Friday, June 22, 2007
The vagaries of memory
I go about the regular business of the day, and occasionally I wonder how I will remember this day - or IF I will remember this day. Will it join in my memory the thousands of days that have made up my life, but have left no indelible impression apart from vague recollections that spring from the sea of memory like the flash of the sun on a wave. Something, - a scent, a spoken word, a phrase of music, - brings back momentarily a sense of presence, a moment in time, and then it is gone again.
I have heard in the past ten days two stories that I know have been dis-remembered - I have the facts to prove that so. And yet I know the narrators sincerely believe their memories of the events in question to be perfectly true. I listened, and wondered, and mentally shook my head, but said nothing. However, as I ponder the problem I have come to doubt my own memory, and I have been googling the science of memory, most especially as it relates to its vagaries and illusions.
I have long felt that there is something in the storage and retrieval system of the brain that causes some people to remember the positive things in their lives, and some to despair as they remember only the things that have made them unhappy.

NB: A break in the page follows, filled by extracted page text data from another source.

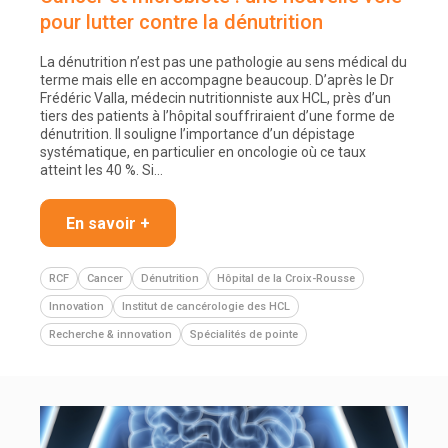
pour lutter contre la dénutrition
La dénutrition n’est pas une pathologie au sens médical du
terme mais elle en accompagne beaucoup. D’après le Dr
Frédéric Valla, médecin nutritionniste aux HCL, près d’un
tiers des patients à l’hôpital souffriraient d’une forme de
dénutrition. Il souligne l’importance d’un dépistage
systématique, en particulier en oncologie où ce taux
atteint les 40 %. Si…
En savoir +
RCF
Cancer
Dénutrition
Hôpital de la Croix-Rousse
Innovation
Institut de cancérologie des HCL
Recherche & innovation
Spécialités de pointe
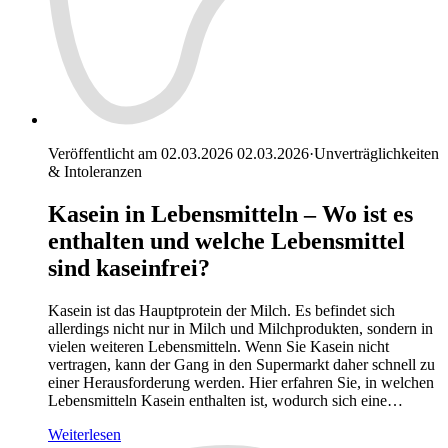
Veröffentlicht am 02.03.2026
02.03.2026
·
Unverträglichkeiten
& Intoleranzen
Kasein in Lebensmitteln – Wo ist es
enthalten und welche Lebensmittel
sind kaseinfrei?
Kasein ist das Hauptprotein der Milch. Es befindet sich
allerdings nicht nur in Milch und Milchprodukten, sondern in
vielen weiteren Lebensmitteln. Wenn Sie Kasein nicht
vertragen, kann der Gang in den Supermarkt daher schnell zu
einer Herausforderung werden. Hier erfahren Sie, in welchen
Lebensmitteln Kasein enthalten ist, wodurch sich eine…
Weiterlesen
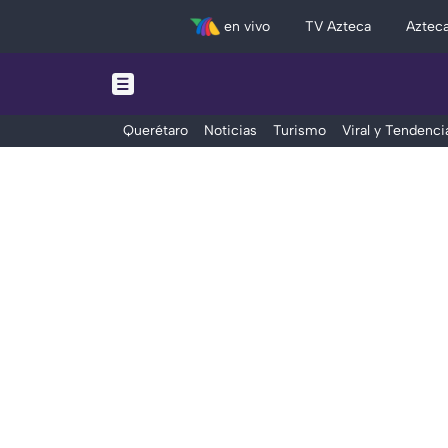
en vivo
TV Azteca
Aztec
Querétaro
Noticias
Turismo
Viral y Tendenci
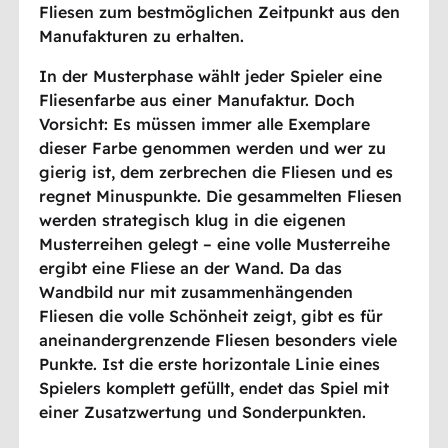
Fliesen zum bestmöglichen Zeitpunkt aus den
Manufakturen zu erhalten.
In der Musterphase wählt jeder Spieler eine
Fliesenfarbe aus einer Manufaktur. Doch
Vorsicht: Es müssen immer alle Exemplare
dieser Farbe genommen werden und wer zu
gierig ist, dem zerbrechen die Fliesen und es
regnet Minuspunkte. Die gesammelten Fliesen
werden strategisch klug in die eigenen
Musterreihen gelegt – eine volle Musterreihe
ergibt eine Fliese an der Wand. Da das
Wandbild nur mit zusammenhängenden
Fliesen die volle Schönheit zeigt, gibt es für
aneinandergrenzende Fliesen besonders viele
Punkte. Ist die erste horizontale Linie eines
Spielers komplett gefüllt, endet das Spiel mit
einer Zusatzwertung und Sonderpunkten.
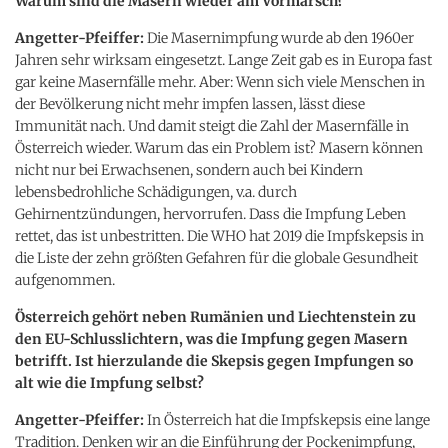
Warum sind die Masern wieder am Vormarsch?
Angetter-Pfeiffer:
Die Masernimpfung wurde ab den 1960er
Jahren sehr wirksam eingesetzt. Lange Zeit gab es in Europa fast
gar keine Masernfälle mehr. Aber: Wenn sich viele Menschen in
der Bevölkerung nicht mehr impfen lassen, lässt diese
Immunität nach. Und damit steigt die Zahl der Masernfälle in
Österreich wieder. Warum das ein Problem ist? Masern können
nicht nur bei Erwachsenen, sondern auch bei Kindern
lebensbedrohliche Schädigungen, v.a. durch
Gehirnentzündungen, hervorrufen. Dass die Impfung Leben
rettet, das ist unbestritten. Die WHO hat 2019 die Impfskepsis in
die Liste der zehn größten Gefahren für die globale Gesundheit
aufgenommen.
Österreich gehört neben Rumänien und Liechtenstein zu
den EU-Schlusslichtern, was die Impfung gegen Masern
betrifft. Ist hierzulande die Skepsis gegen Impfungen so
alt wie die Impfung selbst?
Angetter-Pfeiffer:
In Österreich hat die Impfskepsis eine lange
Tradition. Denken wir an die Einführung der Pockenimpfung,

This is only from personal observation, and I find nothing in my research to support this idea.
What science does say about retrieved memories is that they are reconstructions, rather than exact reproductions.
Science compares the fragments of memory that are retained and retrievable to a few threads on a loom, with the brain weaving in whatever recent stuff it can find. So the tapestry of memory is a random picture of the old and the new. Does the old thread stand out as a golden thread of memory, or is it beaten into the weft of modern times, lost amongst the threads of the ongoing adventure and coloured by recent experience.
Science also says we remember the unusual, and perhaps that is so, but many of the snatches that return to me are of humdrum times, - little vignettes that are really quite ordinary.
And some of the things you would expect to remember are buried deep - I have no recall of the bedroom my sister and I slept in, and yet I remember the rest of the house in vivid detail.
A mystery, and a puzzlement, but not one that I am going to fret about.
I cherish too much the comfort that my memories bring me, be they true or flawed. I am one of those who remember the happy times!